The amount of any resulting unjust enrichment: Whiten,
above paras. 112-126.
[123] In this case, the adjudicator identified the correct legal
principles relating to awards of punitive damages, specifically considering the
guidance provide by Whiten, Hill, and Boucher. He reviewed
the evidence and concluded that Spruce Hollow’s conduct was malicious, harsh
and vindictive. He found that Spruce Hollow had violated its duty of good faith
and fair dealing during the course of Ms. Knezacky’s termination, and that
this conduct supported an award of punitive damages.
[124] Spruce Hollow argues that the adjudicator failed to identify the “independent actionable wrong” committed by the
company. While it is true that the adjudicator never used the phrase “independent actionable wrong” in his reasons, it is
clear from a review of the decision as a whole that he found that Spruce Hollow
acted in an untruthful, defamatory and misleading manner during the course of Ms. Knezacky’s
termination and afterwards, and that it breached its duty of good faith and
fair dealing. This satisfies the requirement for establishing an independent
actionable wrong, and demonstrates that the adjudicator’s award of punitive
damages was “the product of reason and rationality”:
Elgert v. Home Hardware Stores Ltd., 2011 ABCA 112, citing Whiten
above at para 36.
[125] Insofar as the quantum of the award is concerned, Spruce Hollow
alleges that the adjudicator’s award was excessive, and that he failed to have
regard for the fact that Spruce Hollow was a small company. In support of this
contention, Spruce Hollow suggests that the adjudicator’s reliance on the Honda
and Boucher cases was misplaced, as the employers in those cases were
huge companies.
[126] In particular, Spruce Hollow argues that the adjudicator erred in
relying upon the decision of the Ontario Court of Appeal in Keays v. Honda
Canada Inc., (2006), 82 O.R. (3d) 161, 274 D.L.R. (4th) 107, as support for
a large award of punitive damages, without regard for the fact that fact that
the Ontario Court of Appeal’s decision was overturned by the Supreme Court of
Canada.
[127] There are two problems with this submission: the first is that the
adjudicator referred to the amounts awarded in Boucher and Honda
in the context of his analysis of the issue of aggravated damages and not
punitive damages. The second is that I do not read the adjudicator’s reasons as
suggesting that the cases established a benchmark in relation to the measure of
punitive damages to be awarded in a given case.

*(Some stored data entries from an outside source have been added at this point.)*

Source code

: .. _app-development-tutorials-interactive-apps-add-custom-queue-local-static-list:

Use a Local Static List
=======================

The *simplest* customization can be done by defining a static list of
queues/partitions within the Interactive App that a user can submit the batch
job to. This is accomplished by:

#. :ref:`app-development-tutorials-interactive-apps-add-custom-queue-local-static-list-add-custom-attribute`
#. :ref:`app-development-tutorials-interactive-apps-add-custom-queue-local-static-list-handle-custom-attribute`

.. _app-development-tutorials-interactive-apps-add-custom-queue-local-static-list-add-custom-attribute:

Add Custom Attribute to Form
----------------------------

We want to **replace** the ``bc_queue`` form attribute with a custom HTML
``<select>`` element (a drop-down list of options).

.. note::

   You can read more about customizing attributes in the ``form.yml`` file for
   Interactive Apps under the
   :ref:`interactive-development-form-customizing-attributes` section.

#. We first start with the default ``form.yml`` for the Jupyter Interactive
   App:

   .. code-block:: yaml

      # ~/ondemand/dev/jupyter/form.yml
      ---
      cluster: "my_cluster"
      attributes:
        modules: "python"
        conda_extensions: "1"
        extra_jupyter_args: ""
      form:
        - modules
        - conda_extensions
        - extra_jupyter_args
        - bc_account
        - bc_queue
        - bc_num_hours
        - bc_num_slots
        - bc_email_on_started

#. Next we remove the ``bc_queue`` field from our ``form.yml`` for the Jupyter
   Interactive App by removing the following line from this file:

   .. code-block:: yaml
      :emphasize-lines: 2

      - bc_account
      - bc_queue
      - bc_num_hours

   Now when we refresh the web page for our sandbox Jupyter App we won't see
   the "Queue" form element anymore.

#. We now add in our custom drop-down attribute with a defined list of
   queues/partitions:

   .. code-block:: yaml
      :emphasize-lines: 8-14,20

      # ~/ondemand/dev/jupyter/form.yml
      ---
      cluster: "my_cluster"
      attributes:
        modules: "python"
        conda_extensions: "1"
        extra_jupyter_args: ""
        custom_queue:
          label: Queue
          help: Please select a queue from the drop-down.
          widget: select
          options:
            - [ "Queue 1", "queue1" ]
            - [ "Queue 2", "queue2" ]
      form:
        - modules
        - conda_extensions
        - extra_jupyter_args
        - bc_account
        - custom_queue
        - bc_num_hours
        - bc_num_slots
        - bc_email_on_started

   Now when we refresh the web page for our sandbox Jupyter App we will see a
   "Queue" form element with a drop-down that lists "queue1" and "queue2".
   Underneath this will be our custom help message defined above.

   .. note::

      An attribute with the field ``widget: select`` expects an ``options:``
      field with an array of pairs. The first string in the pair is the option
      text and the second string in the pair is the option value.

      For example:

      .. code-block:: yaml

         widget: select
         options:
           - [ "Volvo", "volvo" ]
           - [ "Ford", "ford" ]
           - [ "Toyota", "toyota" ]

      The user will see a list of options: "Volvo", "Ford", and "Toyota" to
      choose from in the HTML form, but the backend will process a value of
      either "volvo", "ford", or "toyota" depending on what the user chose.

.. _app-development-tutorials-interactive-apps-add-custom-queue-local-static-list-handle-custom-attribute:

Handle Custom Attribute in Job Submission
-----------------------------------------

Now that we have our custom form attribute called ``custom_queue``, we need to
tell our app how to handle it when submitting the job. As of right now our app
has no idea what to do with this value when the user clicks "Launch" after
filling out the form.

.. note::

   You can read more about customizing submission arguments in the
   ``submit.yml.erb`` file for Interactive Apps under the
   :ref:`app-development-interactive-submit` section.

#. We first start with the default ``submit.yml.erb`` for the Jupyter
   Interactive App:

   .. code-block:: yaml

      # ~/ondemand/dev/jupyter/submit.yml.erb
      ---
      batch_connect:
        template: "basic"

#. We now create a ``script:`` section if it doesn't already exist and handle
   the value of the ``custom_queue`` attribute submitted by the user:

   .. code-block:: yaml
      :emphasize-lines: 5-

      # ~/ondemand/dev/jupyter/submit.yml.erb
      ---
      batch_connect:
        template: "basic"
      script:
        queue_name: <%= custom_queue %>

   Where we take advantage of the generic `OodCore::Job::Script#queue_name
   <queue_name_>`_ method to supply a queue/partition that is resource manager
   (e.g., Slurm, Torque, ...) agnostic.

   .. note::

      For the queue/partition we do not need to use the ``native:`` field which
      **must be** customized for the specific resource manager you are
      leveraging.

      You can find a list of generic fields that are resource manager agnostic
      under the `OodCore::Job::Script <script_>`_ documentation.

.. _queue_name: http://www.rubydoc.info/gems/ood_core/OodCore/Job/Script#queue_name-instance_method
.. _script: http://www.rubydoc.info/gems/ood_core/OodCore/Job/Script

[128] The adjudicator was clearly aware of the size of Spruce Hollow, and
he considered the amount of punitive damages that was rationally required to
punish the company’s egregious behaviour given his other damage awards,
arriving at the figure of $25,000.00. Spruce Hollow had not established that
the award was excessive in all of the circumstances.
IX.
Conclusion
[129] For these reasons, Spruce Hollow’s application for judicial review
is dismissed.
[130] Ms. Knezacky was self-represented before me and has provided a
list of the expenses that she has incurred, both in defending this application
on its merits, and in relation to a motion brought by Spruce Hollow to stay
execution of the adjudicator’s remedial decision. Justice Hughes ordered that
the costs of that motion be in the cause.
[131] I have reviewed Ms. Knezacky’s list of expenses, and have
concluded that they are reasonable, including her claim for compensation for
the time that she had to take off work. Costs will therefore be awarded to Ms. Knezacky
fixed in the amount of $6,674.38, inclusive of GST.
[132] In the event that the monies awarded to Ms. Knezacky by the
adjudicator are not paid to her within 30 days of this order (including accrued
interest), then the monies that have been paid into Court by Spruce Hollow
pursuant to the order of Justice Hughes are to be released to Ms. Knezacky,
and she will be at liberty to satisfy the remainder of the judgment out of the
bond that has been posted by Spruce Hollow as security in this matter.